Trafigura’s single-point mooring buoy, an integral part of its planned Texas Gulf Terminals VLCC loading facility off the port of Corpus Christi, will have the capacity to handle an average 500,000 b/d of crude, spokeswoman Victoria Dix said.

SPM will transfer crude from an onshore facility to the loading terminal, for which the company filed early July an application with the US Department of Transportation, Dix said in an email.

Besides the SPM and VLCC loading terminal, Trafigura will also build a new onshore terminal which will be fed via pipeline or pipelines, she said.

“This project will be in the Corpus vicinity,” Dix said. “It’ll be a significant investment and will be funded by Trafigura.”

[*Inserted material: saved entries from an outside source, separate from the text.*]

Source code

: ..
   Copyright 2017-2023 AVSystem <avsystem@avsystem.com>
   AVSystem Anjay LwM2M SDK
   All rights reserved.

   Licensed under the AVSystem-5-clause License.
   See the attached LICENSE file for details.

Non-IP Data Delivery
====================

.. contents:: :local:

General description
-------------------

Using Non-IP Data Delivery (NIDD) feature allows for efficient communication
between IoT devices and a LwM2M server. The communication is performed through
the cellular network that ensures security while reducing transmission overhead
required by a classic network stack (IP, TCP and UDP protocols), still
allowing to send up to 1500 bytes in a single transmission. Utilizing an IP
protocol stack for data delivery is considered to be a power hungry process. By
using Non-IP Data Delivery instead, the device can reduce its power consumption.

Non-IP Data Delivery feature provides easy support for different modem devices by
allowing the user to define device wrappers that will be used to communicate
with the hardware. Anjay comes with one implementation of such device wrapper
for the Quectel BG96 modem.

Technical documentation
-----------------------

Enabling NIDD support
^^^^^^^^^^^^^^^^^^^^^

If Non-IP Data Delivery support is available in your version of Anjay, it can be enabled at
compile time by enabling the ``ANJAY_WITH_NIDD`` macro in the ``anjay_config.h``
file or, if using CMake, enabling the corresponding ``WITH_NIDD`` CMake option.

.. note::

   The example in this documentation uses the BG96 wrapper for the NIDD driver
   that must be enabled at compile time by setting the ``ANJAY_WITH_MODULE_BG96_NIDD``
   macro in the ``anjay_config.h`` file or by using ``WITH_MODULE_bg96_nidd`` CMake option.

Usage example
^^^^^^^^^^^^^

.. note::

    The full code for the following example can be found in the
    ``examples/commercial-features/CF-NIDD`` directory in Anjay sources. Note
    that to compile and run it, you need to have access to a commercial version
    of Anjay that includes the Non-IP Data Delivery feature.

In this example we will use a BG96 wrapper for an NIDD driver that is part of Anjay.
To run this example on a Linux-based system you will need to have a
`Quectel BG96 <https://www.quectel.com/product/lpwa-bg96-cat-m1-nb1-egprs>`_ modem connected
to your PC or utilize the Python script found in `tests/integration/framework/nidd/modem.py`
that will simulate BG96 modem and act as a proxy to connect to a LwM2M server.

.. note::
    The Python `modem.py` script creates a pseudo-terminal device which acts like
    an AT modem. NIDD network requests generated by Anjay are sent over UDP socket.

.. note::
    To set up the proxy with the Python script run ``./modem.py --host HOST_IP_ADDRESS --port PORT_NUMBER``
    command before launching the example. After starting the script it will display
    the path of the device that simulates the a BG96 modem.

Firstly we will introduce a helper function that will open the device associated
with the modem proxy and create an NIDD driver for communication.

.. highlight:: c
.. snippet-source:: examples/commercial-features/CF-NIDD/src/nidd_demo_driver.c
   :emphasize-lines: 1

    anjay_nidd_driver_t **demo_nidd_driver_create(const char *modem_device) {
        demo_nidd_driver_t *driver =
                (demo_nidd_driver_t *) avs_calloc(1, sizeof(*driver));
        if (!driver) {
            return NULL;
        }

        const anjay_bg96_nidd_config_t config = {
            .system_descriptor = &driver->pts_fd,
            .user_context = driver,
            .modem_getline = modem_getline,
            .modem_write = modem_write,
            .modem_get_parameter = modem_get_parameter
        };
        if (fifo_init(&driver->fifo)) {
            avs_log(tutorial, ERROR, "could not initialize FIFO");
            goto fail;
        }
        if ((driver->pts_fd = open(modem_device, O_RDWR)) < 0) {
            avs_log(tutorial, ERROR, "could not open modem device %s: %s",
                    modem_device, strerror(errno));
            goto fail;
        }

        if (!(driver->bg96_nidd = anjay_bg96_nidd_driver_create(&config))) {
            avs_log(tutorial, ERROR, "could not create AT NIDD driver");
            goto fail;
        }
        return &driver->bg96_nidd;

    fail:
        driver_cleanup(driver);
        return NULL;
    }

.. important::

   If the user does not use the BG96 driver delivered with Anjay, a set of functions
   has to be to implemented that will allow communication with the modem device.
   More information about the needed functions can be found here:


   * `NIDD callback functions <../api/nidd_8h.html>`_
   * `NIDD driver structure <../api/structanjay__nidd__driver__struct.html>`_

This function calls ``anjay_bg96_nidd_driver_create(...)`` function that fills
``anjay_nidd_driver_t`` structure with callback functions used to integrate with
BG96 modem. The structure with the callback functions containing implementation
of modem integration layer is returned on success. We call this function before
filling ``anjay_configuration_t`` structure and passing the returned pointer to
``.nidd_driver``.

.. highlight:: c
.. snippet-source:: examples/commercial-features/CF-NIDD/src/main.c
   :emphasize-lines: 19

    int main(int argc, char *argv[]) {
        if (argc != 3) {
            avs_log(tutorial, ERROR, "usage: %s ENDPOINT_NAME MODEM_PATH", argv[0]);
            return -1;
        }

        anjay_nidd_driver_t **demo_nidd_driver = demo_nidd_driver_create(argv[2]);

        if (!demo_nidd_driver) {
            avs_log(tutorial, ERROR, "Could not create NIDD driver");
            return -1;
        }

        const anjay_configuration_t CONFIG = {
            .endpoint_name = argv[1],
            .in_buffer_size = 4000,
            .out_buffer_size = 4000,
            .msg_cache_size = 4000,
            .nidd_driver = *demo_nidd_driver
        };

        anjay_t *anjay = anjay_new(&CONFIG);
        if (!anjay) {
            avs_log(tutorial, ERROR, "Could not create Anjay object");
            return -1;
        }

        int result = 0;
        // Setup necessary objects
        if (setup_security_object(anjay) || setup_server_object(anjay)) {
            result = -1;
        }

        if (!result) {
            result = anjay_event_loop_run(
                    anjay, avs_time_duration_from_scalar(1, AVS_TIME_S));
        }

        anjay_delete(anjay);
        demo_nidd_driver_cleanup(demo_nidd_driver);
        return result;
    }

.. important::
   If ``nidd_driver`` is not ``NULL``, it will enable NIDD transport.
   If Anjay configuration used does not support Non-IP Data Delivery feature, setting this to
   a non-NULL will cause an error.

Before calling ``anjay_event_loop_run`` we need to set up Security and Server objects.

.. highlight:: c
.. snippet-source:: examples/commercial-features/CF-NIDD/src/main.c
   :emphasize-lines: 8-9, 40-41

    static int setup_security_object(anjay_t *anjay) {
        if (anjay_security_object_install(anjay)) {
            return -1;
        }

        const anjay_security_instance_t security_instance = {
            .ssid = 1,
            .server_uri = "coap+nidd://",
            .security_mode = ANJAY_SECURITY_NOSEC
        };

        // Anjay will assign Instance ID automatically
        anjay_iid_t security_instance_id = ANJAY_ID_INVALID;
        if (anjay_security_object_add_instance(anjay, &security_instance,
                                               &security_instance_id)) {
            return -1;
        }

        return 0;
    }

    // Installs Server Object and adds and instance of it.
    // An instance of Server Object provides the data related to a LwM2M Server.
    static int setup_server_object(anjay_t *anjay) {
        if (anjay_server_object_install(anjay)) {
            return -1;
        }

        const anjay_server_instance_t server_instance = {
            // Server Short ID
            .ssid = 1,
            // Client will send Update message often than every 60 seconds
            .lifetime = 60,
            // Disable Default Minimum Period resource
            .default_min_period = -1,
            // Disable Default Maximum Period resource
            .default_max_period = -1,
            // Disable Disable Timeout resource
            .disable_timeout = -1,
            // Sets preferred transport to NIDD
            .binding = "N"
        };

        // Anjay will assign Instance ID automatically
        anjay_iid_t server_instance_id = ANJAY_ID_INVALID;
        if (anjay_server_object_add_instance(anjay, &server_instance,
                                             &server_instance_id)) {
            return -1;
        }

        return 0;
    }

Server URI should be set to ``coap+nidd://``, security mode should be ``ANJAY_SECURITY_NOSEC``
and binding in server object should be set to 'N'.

The project will consist of three distinct components: a deep water port with a SPM buoy served by two parallel, 30-inch-diameter crude pipelines, a onshore pipeline and crude storage facilities, the company said in its application.

The SPM buoy will be located in water depths of 93 feet and Trafigura targets to load eight VLCC’s each month, it said in the application.

Loading of a VLCC will take 48 hours, including vessel approach, crude transfer and vessel departure, Trafigura said.

The Texas Gulf Terminals project is part of Trafigura’s efforts to provide a more economical and efficient way of exporting crude from the US Gulf Coast, the company said.

However, the planned infrastructure is part of several other such offshore facilities planned to be built both in Texas and Louisiana.

Energy supply, storage and logistics company Oiltanking is leading an offshore VLCC loading project, sources familiar with the project have said. The project is reported to include a 42-inch pipeline that will carry crude 32 miles offshore Texas, where a VLCC will be loaded in deeper water. However, there is no official word on the project and the company has declined to comment.

Last month, Enterprise Product said it too was pursuing plans to build a VLCC loading terminal off the Houston Ship Channel.

Also, the Port of Corpus Christi is carrying out a feasibility study to build a facility to load VLCCs at Harbor Island some 32 miles offshore from the port.

To the south of the Corpus Christi port, Jupiter Midstream said it was planning to build a deep water port at Brownsville at water depths of 100 feet to also load VLCCs.

Trafiguara’s Dix didn’t indicate a timeline to build the Texas Gulf Terminals project, stating “we have just begun the permitting process.”

With the number of offshore VLCC loading projects multiplying by the week, it is unlikely that all will be completed.

One Gulf Coast crude source said he expects that only one will likely come to fruition.